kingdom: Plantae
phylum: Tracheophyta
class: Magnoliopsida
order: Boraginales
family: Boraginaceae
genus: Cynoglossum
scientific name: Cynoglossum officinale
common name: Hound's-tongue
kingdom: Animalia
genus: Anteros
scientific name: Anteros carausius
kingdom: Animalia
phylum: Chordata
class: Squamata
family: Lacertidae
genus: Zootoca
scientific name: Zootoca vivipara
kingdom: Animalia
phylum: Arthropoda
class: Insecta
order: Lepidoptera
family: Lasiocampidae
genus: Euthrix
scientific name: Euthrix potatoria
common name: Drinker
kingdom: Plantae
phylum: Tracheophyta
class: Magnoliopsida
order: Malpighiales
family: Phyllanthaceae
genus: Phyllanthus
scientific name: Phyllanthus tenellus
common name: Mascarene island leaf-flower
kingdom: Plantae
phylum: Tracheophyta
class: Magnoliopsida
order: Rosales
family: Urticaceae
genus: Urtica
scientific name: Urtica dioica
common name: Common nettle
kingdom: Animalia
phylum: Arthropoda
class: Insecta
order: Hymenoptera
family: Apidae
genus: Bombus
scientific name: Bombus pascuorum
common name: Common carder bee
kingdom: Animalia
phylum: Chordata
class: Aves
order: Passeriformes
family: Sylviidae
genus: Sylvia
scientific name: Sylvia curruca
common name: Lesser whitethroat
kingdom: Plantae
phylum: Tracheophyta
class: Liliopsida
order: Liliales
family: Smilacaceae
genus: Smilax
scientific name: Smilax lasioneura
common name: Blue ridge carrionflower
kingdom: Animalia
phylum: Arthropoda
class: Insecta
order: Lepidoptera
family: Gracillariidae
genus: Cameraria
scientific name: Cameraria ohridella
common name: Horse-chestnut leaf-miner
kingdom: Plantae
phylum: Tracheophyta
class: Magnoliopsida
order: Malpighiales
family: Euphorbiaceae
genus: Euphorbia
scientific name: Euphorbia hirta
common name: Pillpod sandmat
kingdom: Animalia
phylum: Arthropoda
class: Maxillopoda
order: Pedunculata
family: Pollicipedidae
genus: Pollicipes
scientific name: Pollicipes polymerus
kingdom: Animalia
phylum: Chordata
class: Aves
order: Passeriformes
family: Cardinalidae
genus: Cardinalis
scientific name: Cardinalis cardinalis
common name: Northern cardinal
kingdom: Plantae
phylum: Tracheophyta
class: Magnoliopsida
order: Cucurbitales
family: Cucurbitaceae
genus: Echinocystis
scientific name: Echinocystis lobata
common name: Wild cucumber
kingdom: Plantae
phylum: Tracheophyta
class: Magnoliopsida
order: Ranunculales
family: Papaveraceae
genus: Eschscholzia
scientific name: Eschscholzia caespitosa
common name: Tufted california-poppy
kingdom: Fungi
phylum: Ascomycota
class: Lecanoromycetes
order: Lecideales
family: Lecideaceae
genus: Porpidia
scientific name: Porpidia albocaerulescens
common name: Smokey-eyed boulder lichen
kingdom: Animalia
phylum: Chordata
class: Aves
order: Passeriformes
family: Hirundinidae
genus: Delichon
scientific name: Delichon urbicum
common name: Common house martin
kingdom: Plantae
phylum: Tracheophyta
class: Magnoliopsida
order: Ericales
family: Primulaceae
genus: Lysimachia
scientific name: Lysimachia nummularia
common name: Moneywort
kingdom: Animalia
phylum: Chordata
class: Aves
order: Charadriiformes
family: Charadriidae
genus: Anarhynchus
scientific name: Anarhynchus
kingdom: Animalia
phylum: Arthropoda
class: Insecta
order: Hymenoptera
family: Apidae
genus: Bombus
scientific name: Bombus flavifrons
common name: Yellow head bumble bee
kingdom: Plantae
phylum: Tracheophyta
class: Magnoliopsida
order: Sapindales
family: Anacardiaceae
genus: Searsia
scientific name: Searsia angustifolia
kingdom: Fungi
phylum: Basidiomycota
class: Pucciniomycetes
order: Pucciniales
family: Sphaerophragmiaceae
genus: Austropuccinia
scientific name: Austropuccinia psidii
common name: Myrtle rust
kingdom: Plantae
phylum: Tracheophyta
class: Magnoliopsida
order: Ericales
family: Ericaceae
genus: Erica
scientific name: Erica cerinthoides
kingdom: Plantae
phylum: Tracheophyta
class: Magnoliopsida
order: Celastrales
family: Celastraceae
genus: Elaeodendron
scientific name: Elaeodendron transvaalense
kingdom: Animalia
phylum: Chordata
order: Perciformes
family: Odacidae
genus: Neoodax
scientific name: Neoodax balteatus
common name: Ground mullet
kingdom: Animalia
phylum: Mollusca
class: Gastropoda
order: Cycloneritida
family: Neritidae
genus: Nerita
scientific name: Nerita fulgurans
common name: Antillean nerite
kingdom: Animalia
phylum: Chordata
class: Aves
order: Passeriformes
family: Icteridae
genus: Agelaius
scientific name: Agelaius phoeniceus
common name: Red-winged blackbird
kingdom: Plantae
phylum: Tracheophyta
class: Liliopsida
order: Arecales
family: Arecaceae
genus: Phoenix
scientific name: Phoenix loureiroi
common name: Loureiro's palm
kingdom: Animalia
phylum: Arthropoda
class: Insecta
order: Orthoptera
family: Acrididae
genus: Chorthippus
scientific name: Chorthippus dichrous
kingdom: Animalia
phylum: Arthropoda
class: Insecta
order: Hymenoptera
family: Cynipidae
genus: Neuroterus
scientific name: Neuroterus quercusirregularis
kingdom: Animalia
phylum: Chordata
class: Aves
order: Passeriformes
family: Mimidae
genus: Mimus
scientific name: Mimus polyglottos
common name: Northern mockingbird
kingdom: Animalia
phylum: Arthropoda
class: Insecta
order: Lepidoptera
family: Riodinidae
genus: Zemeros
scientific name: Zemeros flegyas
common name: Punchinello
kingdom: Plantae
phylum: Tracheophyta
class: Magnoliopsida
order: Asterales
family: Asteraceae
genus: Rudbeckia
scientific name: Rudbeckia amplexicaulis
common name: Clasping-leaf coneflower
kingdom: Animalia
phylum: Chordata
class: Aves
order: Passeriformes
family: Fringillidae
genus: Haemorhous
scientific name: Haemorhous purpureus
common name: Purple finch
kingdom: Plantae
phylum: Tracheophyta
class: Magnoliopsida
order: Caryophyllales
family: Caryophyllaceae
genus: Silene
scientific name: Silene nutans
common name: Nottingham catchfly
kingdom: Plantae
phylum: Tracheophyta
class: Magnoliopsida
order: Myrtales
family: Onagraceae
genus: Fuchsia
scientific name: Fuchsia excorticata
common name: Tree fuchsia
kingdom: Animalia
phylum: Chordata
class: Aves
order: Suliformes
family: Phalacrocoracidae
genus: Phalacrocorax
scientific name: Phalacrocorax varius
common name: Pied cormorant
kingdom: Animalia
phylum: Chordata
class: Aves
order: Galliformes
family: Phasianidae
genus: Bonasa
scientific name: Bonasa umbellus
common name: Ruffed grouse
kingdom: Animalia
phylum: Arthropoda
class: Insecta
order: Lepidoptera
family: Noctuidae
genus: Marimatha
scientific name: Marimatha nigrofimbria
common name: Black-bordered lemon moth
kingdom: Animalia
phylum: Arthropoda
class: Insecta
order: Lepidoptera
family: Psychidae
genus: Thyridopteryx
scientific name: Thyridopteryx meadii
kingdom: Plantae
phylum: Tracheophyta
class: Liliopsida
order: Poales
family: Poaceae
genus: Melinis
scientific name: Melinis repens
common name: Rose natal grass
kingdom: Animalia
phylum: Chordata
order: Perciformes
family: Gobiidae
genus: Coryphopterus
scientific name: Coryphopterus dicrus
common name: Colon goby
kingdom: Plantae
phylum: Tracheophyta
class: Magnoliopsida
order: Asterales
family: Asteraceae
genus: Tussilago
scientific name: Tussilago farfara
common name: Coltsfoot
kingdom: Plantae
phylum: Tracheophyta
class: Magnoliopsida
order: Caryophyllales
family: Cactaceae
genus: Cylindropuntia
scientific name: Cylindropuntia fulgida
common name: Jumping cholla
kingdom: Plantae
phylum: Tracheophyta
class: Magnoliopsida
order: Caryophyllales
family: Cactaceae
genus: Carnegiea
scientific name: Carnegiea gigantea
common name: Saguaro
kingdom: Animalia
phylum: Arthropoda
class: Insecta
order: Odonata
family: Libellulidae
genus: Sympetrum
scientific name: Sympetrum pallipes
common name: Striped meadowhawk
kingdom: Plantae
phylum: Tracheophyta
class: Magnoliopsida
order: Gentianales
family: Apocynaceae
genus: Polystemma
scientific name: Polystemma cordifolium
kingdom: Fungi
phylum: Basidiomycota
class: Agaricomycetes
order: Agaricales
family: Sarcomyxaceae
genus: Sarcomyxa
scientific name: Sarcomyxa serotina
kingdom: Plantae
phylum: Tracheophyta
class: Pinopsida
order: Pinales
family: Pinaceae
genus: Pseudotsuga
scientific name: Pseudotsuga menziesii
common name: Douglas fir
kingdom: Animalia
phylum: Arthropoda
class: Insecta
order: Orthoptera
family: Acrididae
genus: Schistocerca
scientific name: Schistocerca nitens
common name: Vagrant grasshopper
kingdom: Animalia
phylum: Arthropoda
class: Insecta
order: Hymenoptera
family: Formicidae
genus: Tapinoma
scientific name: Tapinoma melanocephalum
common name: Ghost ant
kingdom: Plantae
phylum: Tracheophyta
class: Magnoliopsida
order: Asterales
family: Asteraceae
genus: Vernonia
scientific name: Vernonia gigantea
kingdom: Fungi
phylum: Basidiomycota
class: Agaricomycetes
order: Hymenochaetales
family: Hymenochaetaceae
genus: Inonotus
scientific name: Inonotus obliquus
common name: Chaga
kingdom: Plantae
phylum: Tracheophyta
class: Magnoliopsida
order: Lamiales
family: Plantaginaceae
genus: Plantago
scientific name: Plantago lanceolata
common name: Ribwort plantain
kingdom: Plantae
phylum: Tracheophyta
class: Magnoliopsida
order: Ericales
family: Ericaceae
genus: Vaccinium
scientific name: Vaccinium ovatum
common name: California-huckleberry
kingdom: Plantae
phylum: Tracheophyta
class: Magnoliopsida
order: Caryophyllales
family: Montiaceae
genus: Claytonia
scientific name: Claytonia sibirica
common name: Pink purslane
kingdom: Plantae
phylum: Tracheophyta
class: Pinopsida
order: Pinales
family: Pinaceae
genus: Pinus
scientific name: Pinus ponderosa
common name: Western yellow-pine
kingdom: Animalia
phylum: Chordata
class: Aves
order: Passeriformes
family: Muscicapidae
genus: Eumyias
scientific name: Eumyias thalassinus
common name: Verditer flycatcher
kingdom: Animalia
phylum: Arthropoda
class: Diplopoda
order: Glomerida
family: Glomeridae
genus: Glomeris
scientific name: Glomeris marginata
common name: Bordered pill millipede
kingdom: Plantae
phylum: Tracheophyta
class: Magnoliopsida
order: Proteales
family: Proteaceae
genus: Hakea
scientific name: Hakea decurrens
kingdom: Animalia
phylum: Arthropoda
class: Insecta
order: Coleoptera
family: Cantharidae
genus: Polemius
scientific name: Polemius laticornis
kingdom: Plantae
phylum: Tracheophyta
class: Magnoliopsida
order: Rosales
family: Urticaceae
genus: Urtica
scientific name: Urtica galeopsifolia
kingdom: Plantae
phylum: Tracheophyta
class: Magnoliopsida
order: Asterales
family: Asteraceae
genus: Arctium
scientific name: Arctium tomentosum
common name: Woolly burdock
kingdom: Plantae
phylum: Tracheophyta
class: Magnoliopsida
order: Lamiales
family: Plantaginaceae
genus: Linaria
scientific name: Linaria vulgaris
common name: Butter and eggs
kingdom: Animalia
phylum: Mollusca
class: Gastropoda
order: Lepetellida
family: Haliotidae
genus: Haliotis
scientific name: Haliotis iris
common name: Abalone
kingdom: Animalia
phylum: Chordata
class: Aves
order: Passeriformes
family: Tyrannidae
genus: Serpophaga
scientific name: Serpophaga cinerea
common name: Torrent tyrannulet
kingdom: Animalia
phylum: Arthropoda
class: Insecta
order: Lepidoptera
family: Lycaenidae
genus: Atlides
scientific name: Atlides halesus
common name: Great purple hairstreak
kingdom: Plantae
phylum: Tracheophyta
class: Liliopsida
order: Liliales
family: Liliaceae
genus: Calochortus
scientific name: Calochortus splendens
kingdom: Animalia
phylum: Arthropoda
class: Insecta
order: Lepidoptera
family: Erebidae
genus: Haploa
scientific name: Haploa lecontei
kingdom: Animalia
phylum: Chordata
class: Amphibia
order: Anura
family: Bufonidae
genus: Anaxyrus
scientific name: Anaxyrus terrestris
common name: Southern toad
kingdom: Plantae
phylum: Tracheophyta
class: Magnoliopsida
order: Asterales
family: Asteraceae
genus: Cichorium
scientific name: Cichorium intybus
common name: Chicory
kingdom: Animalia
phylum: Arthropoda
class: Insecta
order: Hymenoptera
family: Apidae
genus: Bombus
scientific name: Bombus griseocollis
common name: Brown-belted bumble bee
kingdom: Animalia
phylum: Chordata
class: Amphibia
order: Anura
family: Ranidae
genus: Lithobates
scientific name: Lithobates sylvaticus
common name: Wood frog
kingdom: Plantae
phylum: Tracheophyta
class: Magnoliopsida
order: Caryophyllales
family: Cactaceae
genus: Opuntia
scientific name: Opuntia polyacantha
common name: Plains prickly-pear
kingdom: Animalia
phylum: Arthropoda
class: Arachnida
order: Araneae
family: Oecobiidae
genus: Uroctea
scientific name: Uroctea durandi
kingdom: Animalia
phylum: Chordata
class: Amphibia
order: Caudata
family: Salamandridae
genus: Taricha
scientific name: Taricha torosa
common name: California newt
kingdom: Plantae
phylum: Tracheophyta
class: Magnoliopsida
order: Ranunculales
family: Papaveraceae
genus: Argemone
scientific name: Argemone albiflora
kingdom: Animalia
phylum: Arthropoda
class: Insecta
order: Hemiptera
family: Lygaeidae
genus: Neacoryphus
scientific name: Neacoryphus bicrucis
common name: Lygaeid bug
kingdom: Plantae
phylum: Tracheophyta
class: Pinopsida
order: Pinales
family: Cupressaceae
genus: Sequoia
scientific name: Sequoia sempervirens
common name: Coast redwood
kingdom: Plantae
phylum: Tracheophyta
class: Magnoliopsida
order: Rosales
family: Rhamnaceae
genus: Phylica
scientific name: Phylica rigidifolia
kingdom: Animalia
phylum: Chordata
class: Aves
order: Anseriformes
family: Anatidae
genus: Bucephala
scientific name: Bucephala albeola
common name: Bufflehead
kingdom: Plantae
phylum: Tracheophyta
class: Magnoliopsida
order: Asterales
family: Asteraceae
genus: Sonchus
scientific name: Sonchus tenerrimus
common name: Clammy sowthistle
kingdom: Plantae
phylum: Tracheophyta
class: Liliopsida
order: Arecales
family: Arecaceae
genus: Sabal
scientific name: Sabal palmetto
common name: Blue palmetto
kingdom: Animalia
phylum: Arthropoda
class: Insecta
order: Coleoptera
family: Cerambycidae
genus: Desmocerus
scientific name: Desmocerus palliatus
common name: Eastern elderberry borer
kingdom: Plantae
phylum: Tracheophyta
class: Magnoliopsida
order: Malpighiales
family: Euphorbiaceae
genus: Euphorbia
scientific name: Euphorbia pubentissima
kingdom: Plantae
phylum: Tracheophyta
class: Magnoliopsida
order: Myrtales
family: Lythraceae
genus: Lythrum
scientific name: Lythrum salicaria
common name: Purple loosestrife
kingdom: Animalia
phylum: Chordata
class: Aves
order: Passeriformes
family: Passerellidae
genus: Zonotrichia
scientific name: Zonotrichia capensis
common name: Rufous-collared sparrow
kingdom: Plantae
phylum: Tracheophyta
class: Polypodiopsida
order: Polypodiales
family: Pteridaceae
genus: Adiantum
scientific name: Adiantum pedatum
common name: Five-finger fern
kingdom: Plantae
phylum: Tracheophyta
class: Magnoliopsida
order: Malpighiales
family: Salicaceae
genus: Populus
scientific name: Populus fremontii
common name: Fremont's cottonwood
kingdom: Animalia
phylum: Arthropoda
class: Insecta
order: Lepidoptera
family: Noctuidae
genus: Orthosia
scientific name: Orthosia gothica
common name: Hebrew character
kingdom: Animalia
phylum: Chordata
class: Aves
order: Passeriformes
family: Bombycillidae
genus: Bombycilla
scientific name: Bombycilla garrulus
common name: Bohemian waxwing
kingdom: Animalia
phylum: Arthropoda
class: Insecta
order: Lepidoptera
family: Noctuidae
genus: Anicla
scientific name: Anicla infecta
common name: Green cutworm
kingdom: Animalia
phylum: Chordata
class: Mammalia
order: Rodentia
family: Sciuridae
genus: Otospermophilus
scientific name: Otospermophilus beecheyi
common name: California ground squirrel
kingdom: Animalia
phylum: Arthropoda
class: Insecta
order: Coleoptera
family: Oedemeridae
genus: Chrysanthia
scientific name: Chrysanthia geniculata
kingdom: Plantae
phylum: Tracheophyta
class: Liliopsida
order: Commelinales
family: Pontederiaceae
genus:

____________

Please render the entries from the line with "common name: Wild cucumber" up to and including the line with "genus: Porpidia" as a Markdown table with the columns Row and Line, one numbered row per line, leaving out blank lines.

| Row | Line |
|---|---|
| 1 | common name: Wild cucumber |
| 2 | kingdom: Plantae |
| 3 | phylum: Tracheophyta |
| 4 | class: Magnoliopsida |
| 5 | order: Ranunculales |
| 6 | family: Papaveraceae |
| 7 | genus: Eschscholzia |
| 8 | scientific name: Eschscholzia caespitosa |
| 9 | common name: Tufted california-poppy |
| 10 | kingdom: Fungi |
| 11 | phylum: Ascomycota |
| 12 | class: Lecanoromycetes |
| 13 | order: Lecideales |
| 14 | family: Lecideaceae |
| 15 | genus: Porpidia |